Fernando Mexia, la plume.
Robert Zemeckis est dépassé dans A Christmas Carol . Cinq ans après ses débuts dans le monde de la "motion capture", maintenant connu sous le nom "performance capture" - le directeur de Retour vers le futur et Forrest Gump a réussi à développer un film brillant, dans lequel l'étonnante technologie ne doit pas occulter l'histoire ou les caractères. Ne vous méprenez pas, la technique est toujours spectaculaire (en fait, se sont beaucoup améliorées), mais le feu des projecteurs tombe sur un Jim Carrey comme le Scrooge avare caractérisé, ou plutôt caricaturale, traverse le CGI (Computer Generated Imagery), remet en la table et obtenir de vraies émotions pour le spectateur de vous oublier regardez un produit révolutionnaire dans l'histoire du cinéma.
Carrey fait, sans aucun doute, la meilleure performance de son fait carrera.De, l'exagération habituelle, des visages grotesques et la voix des changements-humoriste canadien qui peut être fastidieux et hors de propos dans une norme film de sens dans une production qui est à mi-chemin entre un film d'animation et de la chair. Carrey est dans la "performance capture" la forme de votre chaussure.
Un problème, à mon avis, Polar Express (2004) et La légende de Beowulf (2007)-à la fois de Zemeckis, c'est que la patine du maquillage informatique portés par les personnages mangé l'humanité des intrepretaciones, même si l'on pouvait reconnaître physiquement Tom Hanks, Angelina Jolie et Anthony Hopkins. Fondamentalement, les acteurs semblaient faire partie d'une sorte de hors du monde d'un jeu qui finit par créer une distance infranchissable avec le public que dans de nombreux cas, j'ai vu le film sans être affecté émotionnellement par ce qui se passait sur l'écran.

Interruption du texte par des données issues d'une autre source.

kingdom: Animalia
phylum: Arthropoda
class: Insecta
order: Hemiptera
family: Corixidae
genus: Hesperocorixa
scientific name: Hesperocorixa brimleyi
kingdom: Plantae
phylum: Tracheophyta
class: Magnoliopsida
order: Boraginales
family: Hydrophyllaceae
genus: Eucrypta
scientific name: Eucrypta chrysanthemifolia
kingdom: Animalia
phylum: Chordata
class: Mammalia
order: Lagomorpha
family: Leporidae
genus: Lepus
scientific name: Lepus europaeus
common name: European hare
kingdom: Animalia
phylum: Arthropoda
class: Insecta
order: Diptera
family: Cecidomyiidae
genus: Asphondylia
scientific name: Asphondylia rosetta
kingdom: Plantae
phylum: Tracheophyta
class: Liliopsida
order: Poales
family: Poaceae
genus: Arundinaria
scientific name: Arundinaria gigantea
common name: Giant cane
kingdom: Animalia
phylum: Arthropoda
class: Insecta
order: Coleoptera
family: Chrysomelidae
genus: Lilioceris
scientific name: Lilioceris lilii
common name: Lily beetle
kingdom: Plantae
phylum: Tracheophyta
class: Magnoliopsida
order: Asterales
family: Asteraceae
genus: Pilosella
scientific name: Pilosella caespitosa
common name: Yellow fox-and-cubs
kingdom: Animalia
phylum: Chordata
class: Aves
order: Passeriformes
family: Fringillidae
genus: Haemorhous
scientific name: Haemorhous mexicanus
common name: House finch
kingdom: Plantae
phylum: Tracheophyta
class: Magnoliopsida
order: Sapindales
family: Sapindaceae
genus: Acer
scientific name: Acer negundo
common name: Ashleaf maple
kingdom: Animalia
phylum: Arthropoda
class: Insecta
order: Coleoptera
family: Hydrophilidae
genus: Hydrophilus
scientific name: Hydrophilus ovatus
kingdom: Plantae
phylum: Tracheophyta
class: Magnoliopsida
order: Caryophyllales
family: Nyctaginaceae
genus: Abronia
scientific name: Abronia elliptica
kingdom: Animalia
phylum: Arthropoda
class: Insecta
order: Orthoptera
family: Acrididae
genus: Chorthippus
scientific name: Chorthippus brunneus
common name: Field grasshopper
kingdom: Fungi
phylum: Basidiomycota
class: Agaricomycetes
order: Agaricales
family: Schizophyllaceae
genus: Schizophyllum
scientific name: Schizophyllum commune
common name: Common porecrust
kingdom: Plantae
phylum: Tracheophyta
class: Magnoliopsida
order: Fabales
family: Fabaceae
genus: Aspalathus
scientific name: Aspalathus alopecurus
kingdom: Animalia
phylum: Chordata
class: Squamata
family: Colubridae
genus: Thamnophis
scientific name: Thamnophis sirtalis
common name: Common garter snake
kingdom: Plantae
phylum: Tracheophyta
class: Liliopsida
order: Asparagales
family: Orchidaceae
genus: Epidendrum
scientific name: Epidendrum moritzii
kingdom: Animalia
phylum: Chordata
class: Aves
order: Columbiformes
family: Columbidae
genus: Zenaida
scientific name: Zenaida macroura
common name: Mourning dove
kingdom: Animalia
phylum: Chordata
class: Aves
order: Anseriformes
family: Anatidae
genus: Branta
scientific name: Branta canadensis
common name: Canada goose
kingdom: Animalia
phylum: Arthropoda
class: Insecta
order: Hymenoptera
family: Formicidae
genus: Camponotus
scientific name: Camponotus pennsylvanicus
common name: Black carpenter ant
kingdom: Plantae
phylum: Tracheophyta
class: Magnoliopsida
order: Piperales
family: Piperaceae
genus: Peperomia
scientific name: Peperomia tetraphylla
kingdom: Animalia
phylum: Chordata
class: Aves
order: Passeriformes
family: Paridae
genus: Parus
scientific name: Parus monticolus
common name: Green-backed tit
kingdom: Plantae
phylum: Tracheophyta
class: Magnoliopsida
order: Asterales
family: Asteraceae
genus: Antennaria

A Christmas Carol est un pas de géant et une preuve que la «capture peformance" fonctionne à tous les égards. S'il vous plaît noter Cameron, Spielberg, Jackson et compagnie pour vos paris prochaines avec cette technologie pour communiquer les véritables acteurs dans un film de ce nouveau genre cinématographique doivent surjouent, doit en quelque sorte amplifier vos gestes comme un dessin animé. Les regards graves et rostos Tough Guys ou des sourires timides séduction sensuelle sont engloutis dans le processus post se termine en laissant certains des personnages crédibles, mais en grande partie artificielle.
Dans le film dépeint Carrey sept personnages et le spectateur sait que le protagoniste est un acteur, Carrey n'est pas une image d'ordinateur.
Au-delà des interprétations, A Christmas Carol a peu ou rien de nouveau en termes d'histoire. La fable bien connue des trois fantômes de Charles Dickens tant aimée par les Américains de Noël est, cependant, son format final. Plongées Zemeckis dans le travail qui essaie de capturer l'esthétique imaginée par Dickens grâce à la magie numérique et réalise un produit solvant qui laisse peu de place pour les futures tentatives de rejouer ce roman. Le film, rester à l'écart d'un récit édifiant, combine l'humour avec des scènes sombres qui pourraient effrayer les jeunes enfants.
Il est frappant de constater que tous les personnages du film, avec ou sans dialogue, sont joués par de vrais acteurs, même ceux qui font supplémentaire. Même les chevaux des séquences finales ont été informatisés marchait autour de l'ensemble. Sans aucun doute, un travail minutieux qui fucionará Zemeckis à la fois en 2D et 3D et la peine de s'arrêter pour voir.
Pourtant, il est difficile de prédire comment elle s'adaptera A Christmas Carol à Hollywood où même ce genre de film semble tomber entre les mailles du filet, ce qui augure des prix peu pour le film, peut-être une certaine technique. Juste besoin de savoir comment l'améliorer, si c'est le cas, la prochaine Avatar de James Cameron.